The first time I tried meditation, I felt like I’d taken something naughty.
By this point, I had tried every ‘wellness’ approach going to fix myself – acupuncture, yoga, even colonic irrigation. You name it, I tried it. Most were interesting, enjoyable even – well, apart from the colonic irrigation – but none really stuck. With meditation though, it was like I knew from the beginning that this was going to be different.
Within a few weeks I noticed that I felt less stressed.
I was a nicer person – I was even nicer to strangers, and that’s something I’d never been before. I stopped drinking Red Bull. I started noticing I was more productive – I’d gone from working until 8pm every night and not fishing my work to leaving at 6pm having done everything. My girlfriend noticed the change in me straight away. With my friends it took a while longer as I was still going out drinking with them. That was, until I started meditating on a stag do – I think they were quite confused by that.
There’s such a need for meditation in today’s world.
With rates of anxiety and mental health issues soaring like never before, there’s a need for something else. Change is always scary and even when I got into it there was a certain resistance to it from those around me; I was no longer the hellraiser and people didn’t quite know what to do with that.
One of the biggest barriers to meditation is that it’s not seen a ‘productive’ thing.
There’s a pernicious myth that it will hamper academic success or slow you down. In fact, the opposite is true. It makes you more focused, more emotionally intelligent. The further into meditation I got, I found myself being more self-aware, feeling more invincible. Just look at footballers for example – Salah, Messi, Ronaldo – they’re some of the world’s best players and they all talk about how they use meditation to improve their game.

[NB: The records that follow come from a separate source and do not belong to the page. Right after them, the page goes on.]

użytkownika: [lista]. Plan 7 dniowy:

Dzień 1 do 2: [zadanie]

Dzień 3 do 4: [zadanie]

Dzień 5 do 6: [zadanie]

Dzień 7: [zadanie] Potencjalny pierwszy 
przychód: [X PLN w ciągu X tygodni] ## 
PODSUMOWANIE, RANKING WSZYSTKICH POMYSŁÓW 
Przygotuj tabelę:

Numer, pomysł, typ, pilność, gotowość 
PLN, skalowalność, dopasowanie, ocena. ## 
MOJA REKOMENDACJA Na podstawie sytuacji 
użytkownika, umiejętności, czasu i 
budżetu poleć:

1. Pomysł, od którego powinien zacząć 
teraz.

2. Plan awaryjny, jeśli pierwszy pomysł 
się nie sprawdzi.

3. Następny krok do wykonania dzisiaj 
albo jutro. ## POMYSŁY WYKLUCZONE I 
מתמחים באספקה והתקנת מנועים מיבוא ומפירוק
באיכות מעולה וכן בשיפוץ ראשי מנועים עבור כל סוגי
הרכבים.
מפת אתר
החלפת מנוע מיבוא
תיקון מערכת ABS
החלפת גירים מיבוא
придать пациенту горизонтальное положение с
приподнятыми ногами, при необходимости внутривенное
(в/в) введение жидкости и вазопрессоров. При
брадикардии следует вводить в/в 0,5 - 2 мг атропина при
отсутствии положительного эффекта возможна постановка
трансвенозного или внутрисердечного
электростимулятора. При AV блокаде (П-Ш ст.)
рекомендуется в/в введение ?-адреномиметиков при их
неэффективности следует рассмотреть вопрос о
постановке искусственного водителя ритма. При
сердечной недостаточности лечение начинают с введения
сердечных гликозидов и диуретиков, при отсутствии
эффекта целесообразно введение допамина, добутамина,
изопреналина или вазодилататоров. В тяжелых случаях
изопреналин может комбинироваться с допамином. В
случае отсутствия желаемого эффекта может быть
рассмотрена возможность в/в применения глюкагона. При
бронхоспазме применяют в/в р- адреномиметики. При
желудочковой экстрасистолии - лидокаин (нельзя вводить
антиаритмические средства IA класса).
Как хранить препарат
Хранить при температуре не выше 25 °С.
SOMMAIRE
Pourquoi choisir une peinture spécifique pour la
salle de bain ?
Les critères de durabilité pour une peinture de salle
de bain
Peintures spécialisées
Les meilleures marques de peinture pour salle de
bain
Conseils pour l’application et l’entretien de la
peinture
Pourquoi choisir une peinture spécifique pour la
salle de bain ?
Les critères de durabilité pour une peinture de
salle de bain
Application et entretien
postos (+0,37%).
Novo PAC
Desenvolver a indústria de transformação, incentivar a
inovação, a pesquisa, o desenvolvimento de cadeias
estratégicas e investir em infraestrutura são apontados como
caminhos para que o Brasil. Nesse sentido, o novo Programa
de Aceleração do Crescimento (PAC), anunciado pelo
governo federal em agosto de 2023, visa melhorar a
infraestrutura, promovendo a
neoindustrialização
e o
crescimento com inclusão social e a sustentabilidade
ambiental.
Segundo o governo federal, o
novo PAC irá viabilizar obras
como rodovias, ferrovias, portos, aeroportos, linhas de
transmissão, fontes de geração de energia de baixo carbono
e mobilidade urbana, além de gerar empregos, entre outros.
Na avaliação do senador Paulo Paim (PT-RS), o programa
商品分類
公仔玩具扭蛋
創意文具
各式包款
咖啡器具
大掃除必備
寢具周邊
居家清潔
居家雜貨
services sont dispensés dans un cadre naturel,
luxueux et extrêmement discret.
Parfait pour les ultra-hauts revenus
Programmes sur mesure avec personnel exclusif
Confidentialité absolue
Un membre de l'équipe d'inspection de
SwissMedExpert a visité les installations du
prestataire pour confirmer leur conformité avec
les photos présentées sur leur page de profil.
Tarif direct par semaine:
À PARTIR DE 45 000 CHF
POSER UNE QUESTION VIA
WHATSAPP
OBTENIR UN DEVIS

It’s short-sighted to see meditation and materialism as binaries
. Many people perceive that have to choose between the two, between wanting a certain lifestyle and wanting ‘life fulfilment’, but the two enhance each other. It’s a tool for high-performance, and where you apply those gains is entirely up to you. I think they key to a fulfilled life is to actually have an appreciation for both.
The city is the best place for accessing meditation.
A lot of people have a romantic notion that you have to go to the country of a practice’s origin in order to get the best experience, but that’s not true. If you go away to practice meditation, whether it’s because you’re stressed or for some other reason, you’re still going to have to face reality when you come back. It becomes a cycle. Right here in London there’s more opportunities – and more need – to integrate it to your daily life and to make it a useful tool for your day-to-day lifestyle. That’s an incredible opportunity – and a fantastic challenge.
Will’s top tips for finding a meditation for you:
- Ask yourself: do you want to be happy? It sounds basic, but if you don’t have a level of self-awareness that you want to make a change, then you won’t make it.
- Find a technique that’s right for you – there’s a preconception that meditation is about staying still and switching yourself from the world. This is the opposite of true. If you trade it back to its roots, meditation isn’t about being detached from the world but about letting what will be, be.
To find out more about Beeja Meditiation, or about Will, visit the website or Instagram
- Give yourself 100 days. The only way to make meditation work is to achieve a level of consistency. For this period see it as research, rather than a lifestyle change. If it doesn’t work, so be it. But it probably will.